### Assigned task
A line below contains "Phase Preparation**: Phase", and a later one contains "2. **Backward Compatibility". Repeat both, with every line between them, exactly.

+++ Dataset extract

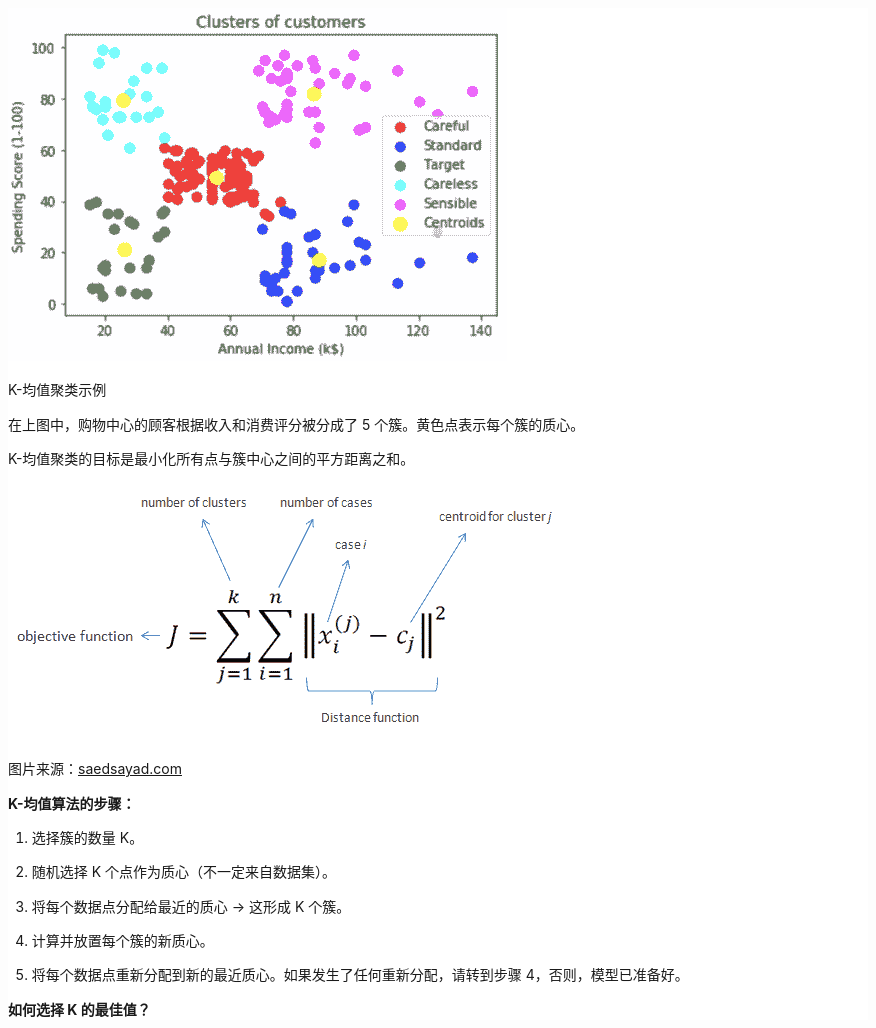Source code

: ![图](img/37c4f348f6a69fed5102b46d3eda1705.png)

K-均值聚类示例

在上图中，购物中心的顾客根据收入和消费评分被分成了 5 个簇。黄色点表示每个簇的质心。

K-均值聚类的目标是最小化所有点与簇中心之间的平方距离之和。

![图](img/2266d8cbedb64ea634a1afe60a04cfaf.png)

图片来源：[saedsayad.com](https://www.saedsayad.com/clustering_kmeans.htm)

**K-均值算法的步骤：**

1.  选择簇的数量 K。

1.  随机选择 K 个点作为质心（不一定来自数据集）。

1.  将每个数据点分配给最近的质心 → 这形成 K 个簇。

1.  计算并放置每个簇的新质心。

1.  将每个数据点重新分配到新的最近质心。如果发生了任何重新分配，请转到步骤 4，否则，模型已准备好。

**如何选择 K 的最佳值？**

++++++
+++ Dataset extract

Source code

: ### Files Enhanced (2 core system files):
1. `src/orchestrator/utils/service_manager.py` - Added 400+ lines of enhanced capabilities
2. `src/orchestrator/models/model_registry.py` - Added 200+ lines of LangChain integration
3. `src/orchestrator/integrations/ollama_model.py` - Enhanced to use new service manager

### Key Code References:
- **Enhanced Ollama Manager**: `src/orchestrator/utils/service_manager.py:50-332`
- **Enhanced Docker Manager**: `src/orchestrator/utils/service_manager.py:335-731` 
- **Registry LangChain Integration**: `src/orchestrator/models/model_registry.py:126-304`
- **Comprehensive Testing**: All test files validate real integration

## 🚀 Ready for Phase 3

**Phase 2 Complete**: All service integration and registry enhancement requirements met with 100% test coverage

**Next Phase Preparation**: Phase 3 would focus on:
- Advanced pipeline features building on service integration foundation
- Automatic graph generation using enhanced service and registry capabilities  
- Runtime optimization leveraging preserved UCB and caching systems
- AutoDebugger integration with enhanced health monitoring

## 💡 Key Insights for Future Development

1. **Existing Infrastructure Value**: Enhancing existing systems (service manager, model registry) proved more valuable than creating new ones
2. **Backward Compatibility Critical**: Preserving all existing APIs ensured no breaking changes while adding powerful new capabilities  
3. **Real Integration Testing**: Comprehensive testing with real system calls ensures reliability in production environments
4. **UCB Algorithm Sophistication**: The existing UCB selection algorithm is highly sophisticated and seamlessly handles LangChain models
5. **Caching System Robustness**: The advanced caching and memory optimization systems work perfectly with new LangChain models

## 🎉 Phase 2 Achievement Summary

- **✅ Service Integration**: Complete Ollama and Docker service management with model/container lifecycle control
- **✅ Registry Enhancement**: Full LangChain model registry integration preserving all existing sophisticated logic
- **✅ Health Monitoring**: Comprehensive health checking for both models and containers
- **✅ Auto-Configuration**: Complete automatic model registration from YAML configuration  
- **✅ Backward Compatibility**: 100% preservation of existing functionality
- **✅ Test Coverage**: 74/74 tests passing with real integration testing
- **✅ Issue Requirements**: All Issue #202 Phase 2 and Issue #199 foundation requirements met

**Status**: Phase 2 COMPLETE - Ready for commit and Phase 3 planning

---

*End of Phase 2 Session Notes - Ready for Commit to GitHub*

++++++
+++ Dataset extract

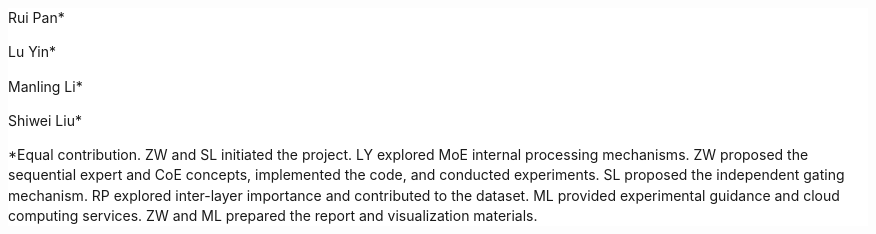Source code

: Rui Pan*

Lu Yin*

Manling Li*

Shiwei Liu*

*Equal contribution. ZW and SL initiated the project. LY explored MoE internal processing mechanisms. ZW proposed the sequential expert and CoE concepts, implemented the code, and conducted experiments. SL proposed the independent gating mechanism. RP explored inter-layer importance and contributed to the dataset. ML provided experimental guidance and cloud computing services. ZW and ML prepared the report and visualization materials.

++++++

### Solution for this problem
**Next Phase Preparation**: Phase 3 would focus on:
- Advanced pipeline features building on service integration foundation
- Automatic graph generation using enhanced service and registry capabilities  
- Runtime optimization leveraging preserved UCB and caching systems
- AutoDebugger integration with enhanced health monitoring

## 💡 Key Insights for Future Development

1. **Existing Infrastructure Value**: Enhancing existing systems (service manager, model registry) proved more valuable than creating new ones
2. **Backward Compatibility Critical**: Preserving all existing APIs ensured no breaking changes while adding powerful new capabilities  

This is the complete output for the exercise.